You have to expect that some bad shots and even more bad breaks are going to happen over the course of the round.
* Matt's views and opinions are his own do not necessarily reflect those of oobgolf.
[ comments ]
Nay wind, nay golf.
Bryan K says:
Good article taking a slightly different approach than most wind related tips. Any tips on how to keep one's balance through a swing when the wind is gusting over 50 mph?
I always look for that right to left gust, just as my ball starts to slice.
I am a high handicapper. (24) On a lark I went out to play 9 holes alone in some pretty windy conditions last week. I felt like a fool standing on the 1st tee as one of only 4 people on the course. The wind was howling at me head on, blowing my hat off my head twice etc.
"This is crazy!" I told myself before swinging. It was so windy, I half expected the ball would blow back and maybe even land behind me. Anyways with nothing to lose... I took a very easy swing at the ball. My jaw just about smothered my toes as I watched my ball go 200yds down the middle. I hit the ball longer and straighter into the wind on the rest of the holes, better than if it was a calm day.
Bryan K says:
I played in heavy wind (again) last night. In fact, most of my rounds over the past couple of weeks have been in heavy wind. I tried hard to keep my tempo through the round, but I found it hard to keep my balance during my backswing. It was especially hard with the wind coming from my right (which would mean it was in my face at address).
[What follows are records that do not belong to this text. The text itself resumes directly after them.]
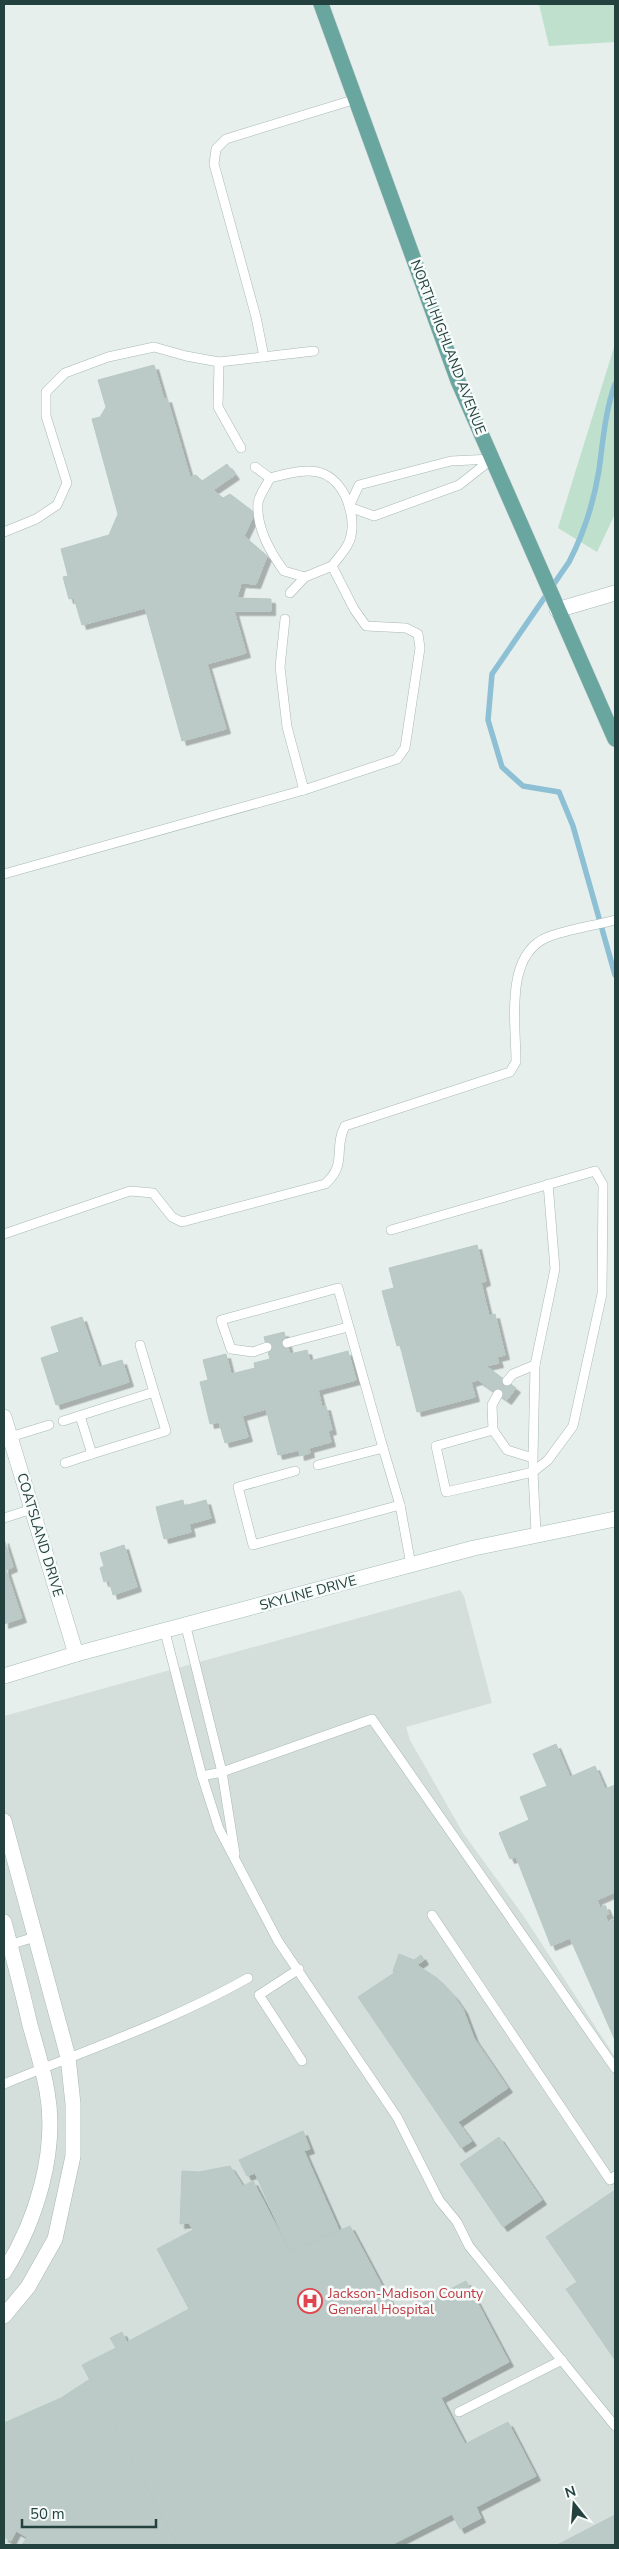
<svg xmlns="http://www.w3.org/2000/svg" width="619" height="2549" font-family="'Nunito Sans',sans-serif">
<style>
.built{fill:#d4dfdc}
.green{fill:#bee0cd}
.lines{fill:none;stroke-linecap:round;stroke-linejoin:round}
.stream{stroke:#8dbfd5;stroke-width:5.5}
.building{fill:#bbcac6;stroke:#b8c9c5;filter:url(#shadow)}
.lane-casing{stroke:#a8b8b5;stroke-width:10}
.street-casing{stroke:#a8b8b5;stroke-width:16}
.secondary-casing{stroke:#a4bbb7;stroke-width:16}
.primary-casing{stroke:#c1cac9;stroke-width:16}
.lane{stroke:#fff;stroke-width:9}
.street{stroke:#fff;stroke-width:15}
.secondary{stroke:#fff;stroke-width:15}
.primary{stroke:#69a6a0;stroke-width:15}
.labels{text-anchor:middle;dominant-baseline:central;stroke-width:5;stroke-linejoin:round;paint-order:stroke}
.street-label{font-size:14px;fill:#23423f;stroke:#f7fbfa}
.health-label{font-size:14px;fill:#be3a42;stroke:#f7fbfa;text-anchor:start}
</style>
<defs>
<filter id="shadow"><feDropShadow dx="4.5" dy="4.5" stdDeviation="0" flood-color="#0004"/></filter>
</defs>
<rect width="100%" height="100%" fill="#e6efec"/>
<polygon class="built" points="460,1590 464,1596 492,1703 406,1727 410,1740 463,1833 523,1915 615,2057 615,2545 4,2545 4,1716"/>
<g class="green">
<polygon points="539,4 615,4 615,42 549,46"/>
<polygon points="615,344 615,514 597,552 558,528"/>
</g>
<g class="lines">
<path class="stream" d="M615,384C605,412 603,441 599,470C594,501 583,535 569,562L492,674L488,720L502,767L523,786L559,792L573,826L615,975"/>
</g>
<g class="building">
<polygon points="154,365 164,399 167,398 190,477 196,475 202,481 227,464 235,475 213,490 223,498 230,494 255,513 244,536 267,556 256,584 241,583 237,598 271,599 271,611 234,611 246,653 207,664 226,729 182,741 145,608 82,625 74,598 69,599 63,577 68,576 61,549 109,535 118,514 92,419 100,417 106,407 98,380"/>
<polygon points="477,1245 486,1281 481,1283 489,1316 495,1314 505,1355 497,1357 499,1363 486,1366 516,1388 507,1400 478,1380 471,1382 475,1397 417,1412 400,1345 397,1346 382,1291 394,1288 389,1268"/>
<polygon points="82,1317 99,1367 122,1360 129,1382 56,1405 41,1358 59,1352 51,1327"/>
<polygon points="284,1332 290,1354 307,1350 310,1361 348,1351 356,1380 318,1390 322,1407 326,1406 332,1430 328,1431 331,1442 309,1448 310,1453 300,1456 299,1450 278,1455 266,1409 242,1416 248,1437 225,1443 219,1422 210,1424 200,1382 208,1380 203,1360 226,1354 231,1374 255,1368 254,1363 270,1359 264,1337"/>
<polygon points="183,1500 184,1506 206,1500 211,1518 189,1524 191,1532 164,1539 156,1507"/>
<polygon points="4,1539 13,1567 6,1570 22,1618 4,1624"/>
<polygon points="124,1545 137,1587 113,1595 109,1580 104,1582 100,1568 104,1566 100,1553"/>
<polygon points="556,1744 570,1777 595,1766 605,1789 615,1785 615,1892 597,1900 600,1908 605,1905 609,1914 605,1915 608,1922 615,1919 615,2040 570,1938 551,1946 516,1857 510,1859 499,1833 529,1820 520,1797 547,1786 533,1754"/>
<polygon points="399,1954 414,1960 421,1955 424,1960 417,1965 437,1978 454,1996 463,2009 474,2038 508,2088 458,2122 472,2141 461,2148 358,1997 394,1973 393,1971"/>
<polygon points="303,2131 310,2149 304,2151 339,2230 290,2252 255,2173 247,2176 239,2160"/>
<polygon points="499,2137 542,2200 503,2227 460,2164"/>
<polygon points="230,2166 243,2186 253,2181 290,2252 350,2226 398,2316 466,2281 509,2362 441,2398 465,2444 508,2422 536,2476 476,2507 481,2518 460,2529 452,2514 391,2545 177,2545 82,2365 116,2348 110,2338 122,2332 127,2342 189,2309 157,2249 193,2230 189,2223 180,2224 182,2171 199,2172"/>
<polygon points="615,2190 615,2360 566,2289 577,2282 546,2237"/>
<polygon points="90,2379 177,2545 22,2545 27,2537 16,2531 11,2541 4,2537 4,2423 61,2398"/>
<polygon points="615,2515 615,2545 557,2545"/>
</g>
<g class="lines">
<defs>
<g id="lane">
<polyline points="264,357 256,317 214,164 216,149 226,139 356,99"/>
<polyline points="219,362 218,407 241,448"/>
<polygon points="492,459 459,485 374,516 349,507 359,485 451,461"/>
<polyline points="255,467 270,478"/>
<polyline points="4,532 36,519 57,505 67,483 46,416 46,392 65,373 108,357 154,347 186,356 219,362 314,351"/>
<path d="M305,577L284,571C270,552 256,528 258,503C259,495 267,485 270,478C286,474 308,467 324,474C347,484 359,523 348,544C344,552 337,559 332,566"/>
<polyline points="285,619 280,667 287,727 304,790"/>
<polyline points="4,874 304,790 397,759 405,748 420,648 418,634 406,628 366,626 354,609 332,566 305,577 290,593"/>
<polyline points="391,1230 595,1171 603,1185 602,1294 573,1426 548,1460 533,1472 536,1533"/>
<path d="M4,1234L130,1191L153,1193L172,1217L182,1222L325,1184C348,1164 333,1148 345,1126L510,1072L516,1062C516,1023 504,954 548,937C569,929 593,926 615,920"/>
<polyline points="287,1343 348,1327"/>
<polyline points="267,1347 253,1352 231,1349 221,1320 338,1288 383,1448 318,1465"/>
<polyline points="507,1381 513,1374 535,1365"/>
<polyline points="80,1416 92,1454 166,1431 154,1392"/>
<polyline points="63,1421 154,1392 140,1345"/>
<polyline points="493,1430 492,1405 498,1394"/>
<polyline points="10,1437 49,1425"/>
<polyline points="383,1448 400,1505"/>
<polyline points="533,1458 507,1450 493,1430 436,1446 446,1492 533,1472 533,1458 535,1365 555,1269 548,1184"/>
<polyline points="65,1463 92,1454"/>
<polyline points="295,1471 238,1487 253,1545 400,1505 411,1565"/>
<polyline points="4,1518 32,1509"/>
<polyline points="186,1627 222,1772 235,1854"/>
<polyline points="165,1632 202,1776 219,1829 278,1941 397,2117 439,2200 457,2222 469,2246 615,2426"/>
<polyline points="202,1776 222,1772 372,1719 615,2068"/>
<polyline points="432,1915 610,2180 615,2176"/>
<polyline points="6,1946 35,1937"/>
<polyline points="299,1969 259,1995 302,2061"/>
<path d="M4,2084C86,2050 170,2022 248,1978"/>
<polyline points="459,2412 562,2360"/>
</g>
<g id="street">
<polyline points="557,610 615,593"/>
<polyline points="4,1417 76,1654"/>
<polyline points="4,1821 68,2057 73,2104 73,2156 55,2239 28,2287 4,2316"/>
<path d="M4,1922C13,1956 22,1990 30,2025C36,2047 43,2068 47,2091C58,2151 36,2222 4,2272"/>
</g>
<polyline id="secondary" points="4,1676 76,1654 474,1548 615,1519"/>
<polyline id="primary" points="321,4 458,381 615,739"/>
</defs>
<use href="#lane" class="lane-casing"/>
<use href="#street" class="street-casing"/>
<use href="#secondary" class="secondary-casing"/>
<use href="#primary" class="primary-casing"/>
<use href="#lane" class="lane"/>
<use href="#street" class="street"/>
<use href="#secondary" class="secondary"/>
<use href="#primary" class="primary"/>
</g>
<defs>
<symbol id="hospital-ring" viewBox="-11 -11 22 22"><circle r="9.5" fill="#f7fbfa" stroke="#e0444e" stroke-width="1.5"/><path d="M-5-5h3v3.5h4V-5h3V5h-3V1.5h-4V5h-3Z" fill="#e0444e"/></symbol>
</defs>
<g fill-rule="evenodd">
<use href="#hospital-ring" x="296" y="2287" width="28" height="28"/>
</g>
<g class="labels">
<g class="street-label">
<text transform="translate(448 347) rotate(69)">NORTH HIGHLAND AVENUE</text>
<text transform="translate(40 1535) rotate(73)">COATSLAND DRIVE</text>
<text transform="translate(308 1593) rotate(-15)">SKYLINE DRIVE</text>
</g>
<g class="health-label">
<text x="328" y="2293">Jackson-Madison County<tspan x="328" dy="16">General Hospital</tspan></text>
</g>
</g>
<rect width="619" height="2549" fill="none" stroke="#23423f" stroke-width="10"/>
<g transform="translate(574 2504) rotate(343)" stroke="#f7fbfa" stroke-width="4" paint-order="stroke">
<path d="M0-4L9 19L0 12L-9 19Z" fill="#23423f"/>
<text y="-8" font-size="14" font-weight="bold" text-anchor="middle" fill="#23423f">N</text>
</g>
<path d="M22 2519v8h134v-8" fill="none" stroke="#23423f" stroke-width="2.5"/>
<text x="30" y="2519" font-size="15" fill="#23423f" stroke="#f7fbfa" stroke-width="4" paint-order="stroke">50 m</text>
</svg>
I think that's the hardest part about playing in the wind for me. I hurry through my backswing because if I don't, I'll be unable to keep my shoulder height. I ended up topping the ball a couple of times yesterday, which is something I rarely do, simply because I was subconsciously trying to keep my balance. But I concentrated on my tempo the entire round, and even though I didn't feel like I shot very well, I hit my handicap.